The impact of a Brexit on taxation across the board could leave working and investing expats in a perilous position. In addition, UK citizens whose income originates from EU member states are likely to be much worse off due to the increased taxes imposed on investors and business owners from non-EU countries.

Britons owning a holiday let in another EU member state are certain to be hit hard by a Brexit. For example, capital gains tax on an EU citizen’s rental French gite is calculated at 19 per cent, but rises to 33.3 per cent for owners from outside the EU. Tax on income earned as a result of property lets is also likely to be much higher.

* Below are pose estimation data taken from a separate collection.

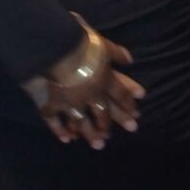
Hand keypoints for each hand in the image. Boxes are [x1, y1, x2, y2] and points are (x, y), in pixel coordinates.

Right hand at [23, 26, 144, 150]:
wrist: (55, 49)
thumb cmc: (81, 44)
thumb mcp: (103, 44)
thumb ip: (116, 53)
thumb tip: (129, 60)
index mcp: (103, 80)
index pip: (120, 94)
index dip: (128, 104)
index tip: (136, 115)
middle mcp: (90, 95)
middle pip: (103, 113)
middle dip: (111, 123)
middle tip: (120, 133)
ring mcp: (71, 102)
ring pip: (83, 123)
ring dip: (91, 134)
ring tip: (99, 145)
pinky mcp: (52, 104)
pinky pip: (55, 121)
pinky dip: (60, 131)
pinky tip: (67, 139)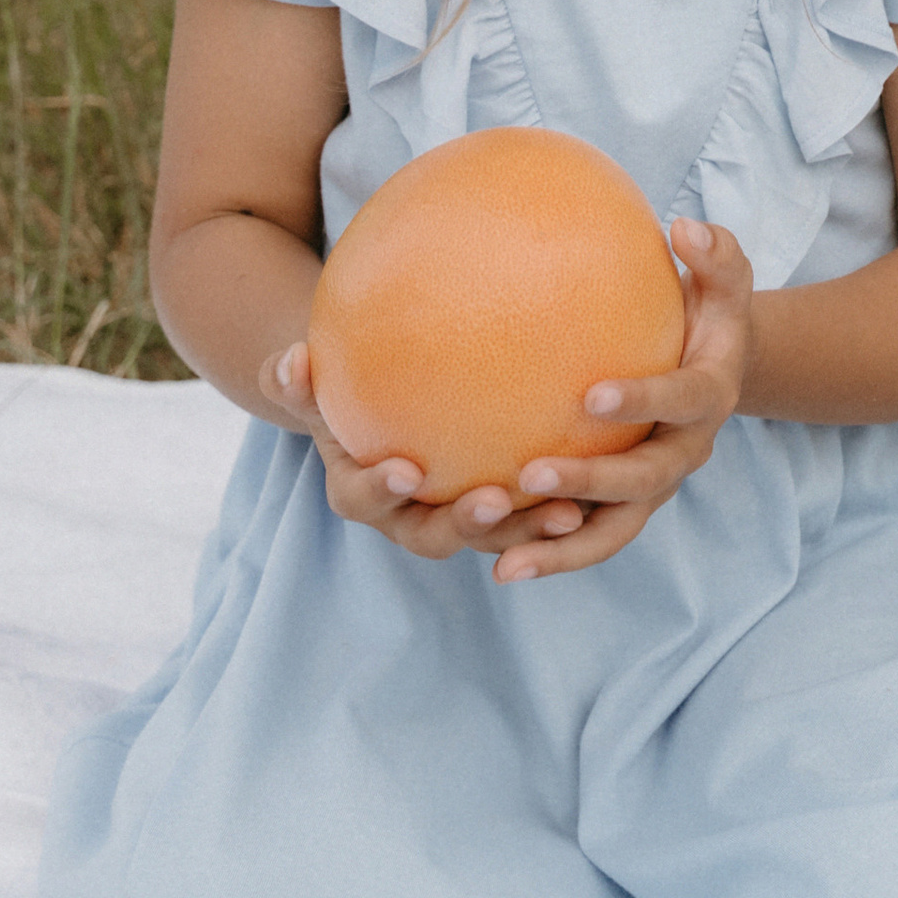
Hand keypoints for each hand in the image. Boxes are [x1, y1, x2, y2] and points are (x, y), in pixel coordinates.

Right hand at [259, 339, 594, 569]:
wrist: (383, 406)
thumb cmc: (344, 384)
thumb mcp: (315, 379)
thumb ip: (298, 377)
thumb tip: (291, 360)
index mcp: (362, 488)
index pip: (364, 497)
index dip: (382, 490)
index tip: (407, 469)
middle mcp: (411, 516)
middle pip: (435, 535)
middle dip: (465, 526)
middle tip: (494, 501)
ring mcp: (461, 517)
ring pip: (497, 537)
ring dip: (529, 529)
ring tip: (569, 513)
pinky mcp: (507, 510)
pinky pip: (535, 515)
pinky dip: (564, 508)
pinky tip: (606, 481)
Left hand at [487, 218, 754, 583]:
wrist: (713, 370)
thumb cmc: (707, 316)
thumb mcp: (723, 282)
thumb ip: (716, 255)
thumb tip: (685, 228)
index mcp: (709, 397)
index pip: (680, 400)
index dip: (642, 401)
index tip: (591, 395)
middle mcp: (685, 453)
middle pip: (643, 481)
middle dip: (591, 481)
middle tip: (532, 473)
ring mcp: (654, 488)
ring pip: (613, 530)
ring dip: (562, 550)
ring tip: (506, 563)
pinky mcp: (625, 508)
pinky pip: (588, 539)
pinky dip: (550, 557)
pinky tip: (498, 565)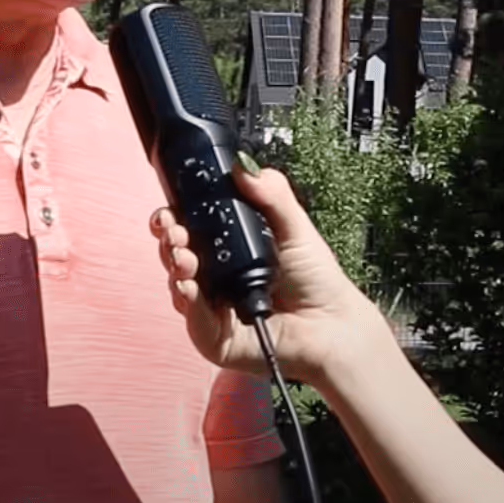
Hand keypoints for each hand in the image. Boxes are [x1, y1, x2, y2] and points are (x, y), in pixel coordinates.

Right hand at [149, 165, 385, 383]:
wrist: (333, 325)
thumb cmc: (317, 281)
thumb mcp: (295, 226)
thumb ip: (270, 193)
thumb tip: (243, 165)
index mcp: (230, 249)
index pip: (189, 229)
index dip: (174, 218)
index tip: (170, 210)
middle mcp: (216, 277)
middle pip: (176, 254)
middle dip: (170, 239)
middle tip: (175, 232)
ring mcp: (212, 308)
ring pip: (178, 284)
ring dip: (175, 266)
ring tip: (185, 257)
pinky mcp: (215, 337)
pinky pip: (193, 319)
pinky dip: (187, 301)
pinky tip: (188, 287)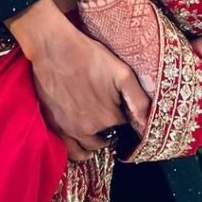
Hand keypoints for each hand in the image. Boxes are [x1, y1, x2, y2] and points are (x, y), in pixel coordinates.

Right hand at [6, 0, 149, 160]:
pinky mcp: (54, 126)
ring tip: (98, 132)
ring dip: (96, 142)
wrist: (53, 48)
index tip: (118, 104)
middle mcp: (91, 129)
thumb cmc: (89, 56)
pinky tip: (85, 151)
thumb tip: (147, 124)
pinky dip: (79, 153)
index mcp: (110, 116)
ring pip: (89, 146)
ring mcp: (71, 130)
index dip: (121, 113)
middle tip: (105, 112)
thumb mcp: (122, 73)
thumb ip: (138, 100)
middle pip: (106, 135)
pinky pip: (70, 151)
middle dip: (109, 127)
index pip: (123, 123)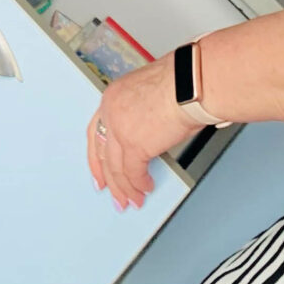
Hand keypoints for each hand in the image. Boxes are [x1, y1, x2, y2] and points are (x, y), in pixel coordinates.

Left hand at [86, 59, 190, 210]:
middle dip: (110, 180)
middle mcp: (110, 113)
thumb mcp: (145, 93)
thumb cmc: (178, 83)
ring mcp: (120, 131)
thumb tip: (143, 135)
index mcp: (111, 98)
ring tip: (134, 200)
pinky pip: (134, 173)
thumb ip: (136, 114)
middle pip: (104, 155)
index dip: (96, 157)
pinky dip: (141, 184)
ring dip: (126, 189)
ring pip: (116, 169)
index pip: (95, 133)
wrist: (188, 85)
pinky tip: (146, 188)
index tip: (99, 173)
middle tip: (115, 195)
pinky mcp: (135, 147)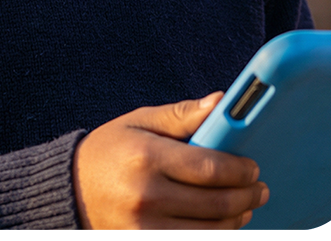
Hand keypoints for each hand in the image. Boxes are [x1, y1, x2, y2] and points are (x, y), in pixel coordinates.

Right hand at [72, 92, 268, 228]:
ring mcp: (145, 226)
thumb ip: (182, 114)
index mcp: (147, 156)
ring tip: (246, 207)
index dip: (239, 170)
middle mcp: (146, 194)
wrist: (70, 187)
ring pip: (209, 230)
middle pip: (215, 202)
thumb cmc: (111, 148)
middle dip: (246, 196)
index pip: (209, 167)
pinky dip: (214, 236)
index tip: (254, 167)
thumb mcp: (141, 121)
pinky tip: (222, 225)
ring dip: (236, 220)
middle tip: (260, 188)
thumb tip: (221, 102)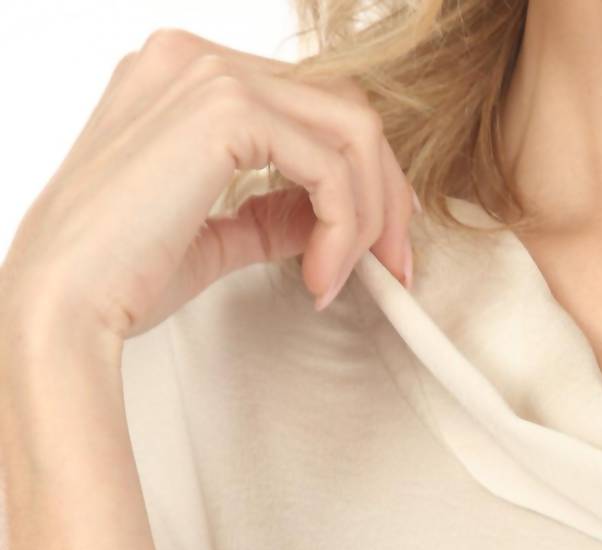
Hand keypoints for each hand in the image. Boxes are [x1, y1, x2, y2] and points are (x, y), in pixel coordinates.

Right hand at [0, 25, 414, 349]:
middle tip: (394, 267)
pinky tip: (320, 276)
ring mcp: (209, 73)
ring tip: (346, 278)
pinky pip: (332, 166)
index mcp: (185, 76)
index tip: (376, 252)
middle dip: (385, 193)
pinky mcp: (226, 111)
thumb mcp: (216, 232)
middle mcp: (195, 57)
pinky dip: (345, 227)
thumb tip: (330, 218)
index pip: (310, 106)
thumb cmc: (120, 274)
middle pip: (343, 106)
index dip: (362, 179)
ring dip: (372, 214)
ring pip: (352, 129)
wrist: (67, 301)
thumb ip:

Another inescapable tax which may well be affected is VAT, although predicting any change is tricky. In the event of a Brexit, the UK government could abandon the tax, replacing it with a more expensive alternative applicable to a larger range of services and goods. Any goods sourced from the EU by expat businesses in the EU are likely to be more expensive as a result.

Social security is especially vulnerable to the effects of a Brexit, as at present wage-related contributions can only be taken in a single country at any one time. Contributions remain valid across EU member state borders, but the result of a Brexit might mean that expats working in Europe will have to pay contributions in more than one country. State pension contributions could also be lost.

Inheritance tax is another grey area, with complications due to differing rules across EU member states. EU citizens, including Britons, can at present elect to nominate either local laws or UK laws when deciding how to dispose of their assets. It’s presumed that, should the UK leave the EU, the inheritance laws in place in the deceased country of residence would apply, no matter what is stated in a last will and testament.